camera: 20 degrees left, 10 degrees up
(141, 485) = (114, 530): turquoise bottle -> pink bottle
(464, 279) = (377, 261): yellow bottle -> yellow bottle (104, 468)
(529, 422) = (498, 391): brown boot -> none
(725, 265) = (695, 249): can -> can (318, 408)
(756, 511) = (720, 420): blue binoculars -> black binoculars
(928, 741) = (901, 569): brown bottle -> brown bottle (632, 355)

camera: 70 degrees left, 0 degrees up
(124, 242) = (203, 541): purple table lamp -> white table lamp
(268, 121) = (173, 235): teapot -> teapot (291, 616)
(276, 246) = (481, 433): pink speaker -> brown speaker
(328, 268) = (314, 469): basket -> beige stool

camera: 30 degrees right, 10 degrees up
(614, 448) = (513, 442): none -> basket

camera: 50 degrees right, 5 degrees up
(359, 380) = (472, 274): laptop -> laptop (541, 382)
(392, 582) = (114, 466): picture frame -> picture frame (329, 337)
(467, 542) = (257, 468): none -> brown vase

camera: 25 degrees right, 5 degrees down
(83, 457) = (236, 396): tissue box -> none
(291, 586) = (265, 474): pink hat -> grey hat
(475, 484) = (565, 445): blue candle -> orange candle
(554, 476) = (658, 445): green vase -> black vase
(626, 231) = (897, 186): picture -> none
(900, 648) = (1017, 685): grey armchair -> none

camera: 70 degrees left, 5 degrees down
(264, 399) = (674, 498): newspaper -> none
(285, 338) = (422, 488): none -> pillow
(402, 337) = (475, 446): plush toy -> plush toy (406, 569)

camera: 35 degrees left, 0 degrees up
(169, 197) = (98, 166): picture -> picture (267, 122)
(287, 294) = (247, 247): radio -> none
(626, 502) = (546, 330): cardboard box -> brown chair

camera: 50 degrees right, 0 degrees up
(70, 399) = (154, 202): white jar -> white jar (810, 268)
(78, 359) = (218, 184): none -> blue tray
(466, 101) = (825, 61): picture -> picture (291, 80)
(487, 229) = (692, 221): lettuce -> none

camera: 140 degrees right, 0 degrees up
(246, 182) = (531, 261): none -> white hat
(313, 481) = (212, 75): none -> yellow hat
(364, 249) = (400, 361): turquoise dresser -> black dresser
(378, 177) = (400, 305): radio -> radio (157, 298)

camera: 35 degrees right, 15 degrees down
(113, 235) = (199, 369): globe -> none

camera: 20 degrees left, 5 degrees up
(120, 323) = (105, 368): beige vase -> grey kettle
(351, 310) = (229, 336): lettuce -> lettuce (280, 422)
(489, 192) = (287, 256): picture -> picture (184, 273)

• • •

Each line of the material must be copied exactly.

▶ [RESPONSE TO THE EXERCISE]:
camera: 20 degrees left, 10 degrees up
(141, 485) = (114, 530): turquoise bottle -> pink bottle
(464, 279) = (377, 261): yellow bottle -> yellow bottle (104, 468)
(529, 422) = (498, 391): brown boot -> none
(725, 265) = (695, 249): can -> can (318, 408)
(756, 511) = (720, 420): blue binoculars -> black binoculars
(928, 741) = (901, 569): brown bottle -> brown bottle (632, 355)

camera: 70 degrees left, 0 degrees up
(124, 242) = (203, 541): purple table lamp -> white table lamp
(268, 121) = (173, 235): teapot -> teapot (291, 616)
(276, 246) = (481, 433): pink speaker -> brown speaker
(328, 268) = (314, 469): basket -> beige stool

camera: 30 degrees right, 10 degrees up
(614, 448) = (513, 442): none -> basket

camera: 50 degrees right, 5 degrees up
(359, 380) = (472, 274): laptop -> laptop (541, 382)
(392, 582) = (114, 466): picture frame -> picture frame (329, 337)
(467, 542) = (257, 468): none -> brown vase

camera: 25 degrees right, 5 degrees down
(83, 457) = (236, 396): tissue box -> none
(291, 586) = (265, 474): pink hat -> grey hat
(475, 484) = (565, 445): blue candle -> orange candle
(554, 476) = (658, 445): green vase -> black vase
(626, 231) = (897, 186): picture -> none
(900, 648) = (1017, 685): grey armchair -> none

camera: 70 degrees left, 5 degrees down
(264, 399) = (674, 498): newspaper -> none
(285, 338) = (422, 488): none -> pillow
(402, 337) = (475, 446): plush toy -> plush toy (406, 569)

camera: 35 degrees left, 0 degrees up
(169, 197) = (98, 166): picture -> picture (267, 122)
(287, 294) = (247, 247): radio -> none
(626, 502) = (546, 330): cardboard box -> brown chair

camera: 50 degrees right, 0 degrees up
(70, 399) = (154, 202): white jar -> white jar (810, 268)
(78, 359) = (218, 184): none -> blue tray
(466, 101) = (825, 61): picture -> picture (291, 80)
(487, 229) = (692, 221): lettuce -> none

camera: 140 degrees right, 0 degrees up
(246, 182) = (531, 261): none -> white hat
(313, 481) = (212, 75): none -> yellow hat
(364, 249) = (400, 361): turquoise dresser -> black dresser
(378, 177) = (400, 305): radio -> radio (157, 298)

camera: 35 degrees right, 15 degrees down
(113, 235) = (199, 369): globe -> none

camera: 20 degrees left, 5 degrees up
(120, 323) = (105, 368): beige vase -> grey kettle
(351, 310) = (229, 336): lettuce -> lettuce (280, 422)
(489, 192) = (287, 256): picture -> picture (184, 273)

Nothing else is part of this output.